Under normal conditions, the Processor Resources panel will show a compliance status of In Compliance. It’s possible, for short periods of time, to overcommit the total quantity of mobile processor activations. This may be needed for Live Partition Mobility (LPM) events. When using LPM to move an LPAR from one server to another, you must activate processor and memory resources available on the target server that are equal to the size of the LPAR on the source server. The concept of overcommitment allows you to allocate mobile resources to the target server, potentially exceeding the total quantity of mobile resources within the pool. If the quantity of mobile processor activations exceeds that total configured for the pool, the pool is considered to be overcommitted. There’s a 24-hour grace period for overcommitted resources. After the LPM event is finished, you can remove mobile resources from the source server and no longer be in an overcommitted situation. If the grace period expires for any of the servers in the pool, the pool is marked Out of Compliance. When servers are in an Out of Compliance state, you can only assign mobile processors to the servers that have unreturned mobile processor allocations. This is how you get the pool back to an In Compliance state. Compliance for mobile memory activations follows the same process.

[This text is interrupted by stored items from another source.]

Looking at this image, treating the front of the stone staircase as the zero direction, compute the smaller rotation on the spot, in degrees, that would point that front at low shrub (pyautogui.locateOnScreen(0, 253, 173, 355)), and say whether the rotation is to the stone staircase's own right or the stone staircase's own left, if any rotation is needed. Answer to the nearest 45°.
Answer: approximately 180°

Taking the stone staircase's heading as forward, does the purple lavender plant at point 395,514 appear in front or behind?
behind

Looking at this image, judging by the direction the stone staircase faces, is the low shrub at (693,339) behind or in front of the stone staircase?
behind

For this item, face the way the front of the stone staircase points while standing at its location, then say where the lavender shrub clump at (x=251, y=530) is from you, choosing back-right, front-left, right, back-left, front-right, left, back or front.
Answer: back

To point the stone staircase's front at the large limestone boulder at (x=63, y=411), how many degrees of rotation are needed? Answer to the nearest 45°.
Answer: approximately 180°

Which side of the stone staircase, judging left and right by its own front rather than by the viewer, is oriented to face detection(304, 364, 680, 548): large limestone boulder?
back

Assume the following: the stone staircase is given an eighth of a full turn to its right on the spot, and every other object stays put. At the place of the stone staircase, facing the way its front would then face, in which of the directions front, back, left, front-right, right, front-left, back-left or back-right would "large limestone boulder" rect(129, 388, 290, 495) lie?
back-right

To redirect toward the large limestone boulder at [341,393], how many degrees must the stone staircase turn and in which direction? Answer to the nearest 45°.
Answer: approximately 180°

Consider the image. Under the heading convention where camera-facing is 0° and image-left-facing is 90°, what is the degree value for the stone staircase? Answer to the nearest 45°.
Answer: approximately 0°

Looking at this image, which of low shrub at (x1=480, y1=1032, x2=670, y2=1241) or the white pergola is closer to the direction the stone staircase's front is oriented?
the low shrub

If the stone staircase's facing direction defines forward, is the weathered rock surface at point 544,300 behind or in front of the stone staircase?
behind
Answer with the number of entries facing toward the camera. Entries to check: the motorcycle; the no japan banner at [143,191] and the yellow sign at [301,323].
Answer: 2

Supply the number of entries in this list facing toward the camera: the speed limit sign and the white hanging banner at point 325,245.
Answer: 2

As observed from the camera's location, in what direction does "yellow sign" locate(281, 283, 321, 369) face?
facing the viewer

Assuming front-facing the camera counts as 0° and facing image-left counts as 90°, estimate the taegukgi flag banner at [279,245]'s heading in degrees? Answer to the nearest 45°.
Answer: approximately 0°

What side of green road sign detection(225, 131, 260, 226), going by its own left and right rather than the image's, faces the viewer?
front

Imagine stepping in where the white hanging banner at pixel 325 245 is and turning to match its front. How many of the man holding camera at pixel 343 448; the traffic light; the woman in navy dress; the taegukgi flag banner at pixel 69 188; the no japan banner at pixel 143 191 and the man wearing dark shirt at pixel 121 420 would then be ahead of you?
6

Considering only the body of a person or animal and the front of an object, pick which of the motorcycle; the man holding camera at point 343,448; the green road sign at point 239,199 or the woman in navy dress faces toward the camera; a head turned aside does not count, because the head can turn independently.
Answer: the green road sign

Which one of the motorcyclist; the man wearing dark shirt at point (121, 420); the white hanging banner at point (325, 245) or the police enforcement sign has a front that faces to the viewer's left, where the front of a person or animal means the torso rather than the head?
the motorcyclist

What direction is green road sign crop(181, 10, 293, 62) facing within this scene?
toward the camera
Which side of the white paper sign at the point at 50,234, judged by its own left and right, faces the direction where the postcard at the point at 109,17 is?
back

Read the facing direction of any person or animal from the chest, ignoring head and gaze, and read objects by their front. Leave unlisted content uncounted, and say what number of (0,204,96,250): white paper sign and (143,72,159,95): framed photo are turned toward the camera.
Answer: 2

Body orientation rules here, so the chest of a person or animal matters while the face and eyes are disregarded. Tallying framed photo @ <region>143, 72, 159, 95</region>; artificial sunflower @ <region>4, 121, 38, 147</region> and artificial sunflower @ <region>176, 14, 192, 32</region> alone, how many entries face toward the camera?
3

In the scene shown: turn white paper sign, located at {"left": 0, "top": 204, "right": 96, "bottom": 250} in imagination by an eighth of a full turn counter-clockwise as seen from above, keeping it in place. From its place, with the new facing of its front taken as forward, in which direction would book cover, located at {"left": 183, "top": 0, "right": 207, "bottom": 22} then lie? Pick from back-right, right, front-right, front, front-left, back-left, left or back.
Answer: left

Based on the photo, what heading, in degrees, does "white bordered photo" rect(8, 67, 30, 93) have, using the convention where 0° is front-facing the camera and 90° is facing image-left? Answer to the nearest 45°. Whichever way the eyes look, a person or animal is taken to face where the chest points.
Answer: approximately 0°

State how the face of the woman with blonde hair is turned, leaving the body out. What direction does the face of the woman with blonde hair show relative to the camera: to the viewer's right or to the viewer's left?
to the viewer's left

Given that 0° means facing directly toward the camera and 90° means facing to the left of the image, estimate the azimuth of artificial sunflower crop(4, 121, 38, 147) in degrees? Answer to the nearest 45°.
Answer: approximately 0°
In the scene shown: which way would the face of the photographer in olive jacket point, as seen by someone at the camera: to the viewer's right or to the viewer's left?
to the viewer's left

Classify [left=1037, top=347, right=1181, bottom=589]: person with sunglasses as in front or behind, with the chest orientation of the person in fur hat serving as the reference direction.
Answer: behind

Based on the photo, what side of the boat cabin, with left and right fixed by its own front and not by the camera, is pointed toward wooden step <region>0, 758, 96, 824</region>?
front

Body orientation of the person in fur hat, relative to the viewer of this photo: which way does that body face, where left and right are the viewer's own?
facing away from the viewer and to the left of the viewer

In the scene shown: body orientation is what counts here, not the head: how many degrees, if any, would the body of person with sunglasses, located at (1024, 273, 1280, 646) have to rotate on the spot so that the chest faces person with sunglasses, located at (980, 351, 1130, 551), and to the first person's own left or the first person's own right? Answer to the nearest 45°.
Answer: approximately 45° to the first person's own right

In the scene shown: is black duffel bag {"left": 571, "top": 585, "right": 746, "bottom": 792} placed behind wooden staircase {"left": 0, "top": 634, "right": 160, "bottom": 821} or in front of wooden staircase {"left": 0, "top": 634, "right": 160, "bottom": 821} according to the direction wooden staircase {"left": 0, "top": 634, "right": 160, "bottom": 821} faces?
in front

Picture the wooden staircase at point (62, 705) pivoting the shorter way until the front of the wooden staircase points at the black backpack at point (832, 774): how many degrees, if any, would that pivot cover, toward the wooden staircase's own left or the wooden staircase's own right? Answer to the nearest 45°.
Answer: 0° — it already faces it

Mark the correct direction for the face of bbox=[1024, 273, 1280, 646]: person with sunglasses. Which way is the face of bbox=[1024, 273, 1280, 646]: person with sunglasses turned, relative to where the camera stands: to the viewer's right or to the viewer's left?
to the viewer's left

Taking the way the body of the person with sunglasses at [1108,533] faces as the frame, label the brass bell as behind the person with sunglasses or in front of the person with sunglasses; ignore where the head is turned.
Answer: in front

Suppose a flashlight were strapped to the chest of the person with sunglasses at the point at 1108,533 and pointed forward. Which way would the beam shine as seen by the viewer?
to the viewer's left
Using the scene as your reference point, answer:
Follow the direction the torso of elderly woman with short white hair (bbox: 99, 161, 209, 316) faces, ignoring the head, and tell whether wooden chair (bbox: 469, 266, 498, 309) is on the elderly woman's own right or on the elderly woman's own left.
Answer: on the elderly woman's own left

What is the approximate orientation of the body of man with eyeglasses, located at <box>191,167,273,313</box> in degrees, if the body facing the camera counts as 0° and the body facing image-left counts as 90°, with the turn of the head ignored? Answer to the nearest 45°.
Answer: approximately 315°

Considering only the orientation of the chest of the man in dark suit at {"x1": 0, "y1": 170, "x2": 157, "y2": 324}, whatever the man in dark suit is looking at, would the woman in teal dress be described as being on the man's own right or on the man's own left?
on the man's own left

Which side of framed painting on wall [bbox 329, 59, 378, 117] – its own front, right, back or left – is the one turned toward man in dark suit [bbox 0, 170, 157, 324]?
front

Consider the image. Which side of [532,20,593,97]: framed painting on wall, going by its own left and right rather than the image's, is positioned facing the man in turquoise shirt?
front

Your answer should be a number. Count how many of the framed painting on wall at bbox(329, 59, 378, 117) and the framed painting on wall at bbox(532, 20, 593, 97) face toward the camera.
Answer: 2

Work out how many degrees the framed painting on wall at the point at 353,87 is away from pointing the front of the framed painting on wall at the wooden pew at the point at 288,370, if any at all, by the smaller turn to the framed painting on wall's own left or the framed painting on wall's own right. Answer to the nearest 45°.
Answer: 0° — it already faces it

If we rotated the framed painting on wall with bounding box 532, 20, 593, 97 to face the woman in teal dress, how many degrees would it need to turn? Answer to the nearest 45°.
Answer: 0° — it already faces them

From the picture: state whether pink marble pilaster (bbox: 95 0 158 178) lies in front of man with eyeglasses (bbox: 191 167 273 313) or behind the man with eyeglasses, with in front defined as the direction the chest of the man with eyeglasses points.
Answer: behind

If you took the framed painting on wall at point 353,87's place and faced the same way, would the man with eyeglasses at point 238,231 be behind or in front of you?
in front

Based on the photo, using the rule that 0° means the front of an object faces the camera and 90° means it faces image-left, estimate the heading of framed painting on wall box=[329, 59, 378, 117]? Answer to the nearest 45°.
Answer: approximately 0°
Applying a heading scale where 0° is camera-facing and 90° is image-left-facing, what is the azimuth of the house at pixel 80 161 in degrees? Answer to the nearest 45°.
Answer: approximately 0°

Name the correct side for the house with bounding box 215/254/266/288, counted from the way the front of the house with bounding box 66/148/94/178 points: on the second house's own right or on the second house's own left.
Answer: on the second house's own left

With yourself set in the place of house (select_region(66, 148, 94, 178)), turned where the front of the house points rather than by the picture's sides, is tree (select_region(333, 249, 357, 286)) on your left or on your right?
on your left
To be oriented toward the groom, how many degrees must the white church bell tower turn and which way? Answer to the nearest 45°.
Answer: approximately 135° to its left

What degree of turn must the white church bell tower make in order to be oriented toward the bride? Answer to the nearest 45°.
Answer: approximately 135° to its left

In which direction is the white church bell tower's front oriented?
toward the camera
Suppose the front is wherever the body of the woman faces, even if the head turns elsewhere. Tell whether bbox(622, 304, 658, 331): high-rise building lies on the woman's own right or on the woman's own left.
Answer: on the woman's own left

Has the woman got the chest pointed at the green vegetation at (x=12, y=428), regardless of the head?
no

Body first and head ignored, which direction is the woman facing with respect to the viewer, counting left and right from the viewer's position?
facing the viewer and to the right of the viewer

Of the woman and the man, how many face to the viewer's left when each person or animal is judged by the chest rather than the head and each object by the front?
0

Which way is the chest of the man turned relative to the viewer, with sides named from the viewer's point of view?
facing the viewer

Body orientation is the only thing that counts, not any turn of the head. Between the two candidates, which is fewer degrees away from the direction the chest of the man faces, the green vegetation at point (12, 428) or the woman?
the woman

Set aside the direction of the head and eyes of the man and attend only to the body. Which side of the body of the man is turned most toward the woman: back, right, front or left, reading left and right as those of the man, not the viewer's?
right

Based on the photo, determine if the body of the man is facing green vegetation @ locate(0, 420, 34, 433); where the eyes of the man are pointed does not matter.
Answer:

Adding or Removing Servers From the Pool

After the initial pool is created, you may want to add additional servers to it. The list of servers to be added must be submitted to IBM so that a new XML configuration file can be generated. If you want to remove a server from the pool, all mobile activations that were purchased with that server must be returned to it, prior to its removal from the pool. You would then submit server serial numbers to IBM so that a new XML file can be generated for the pool.

Planning for the Use of Power Enterprise Pools

Having knowledge of how Power Enterprise Pools are configured and modified can help you plan for the sizing and use of mobile activations within your enterprise. The grace period is helpful for LPM events and unplanned computing peaks. For unplanned peaks, you can immediately assign mobile processor and memory activations to the server in need. The grace period provides time to later decide where to take resources from to maintain an In Compliance state.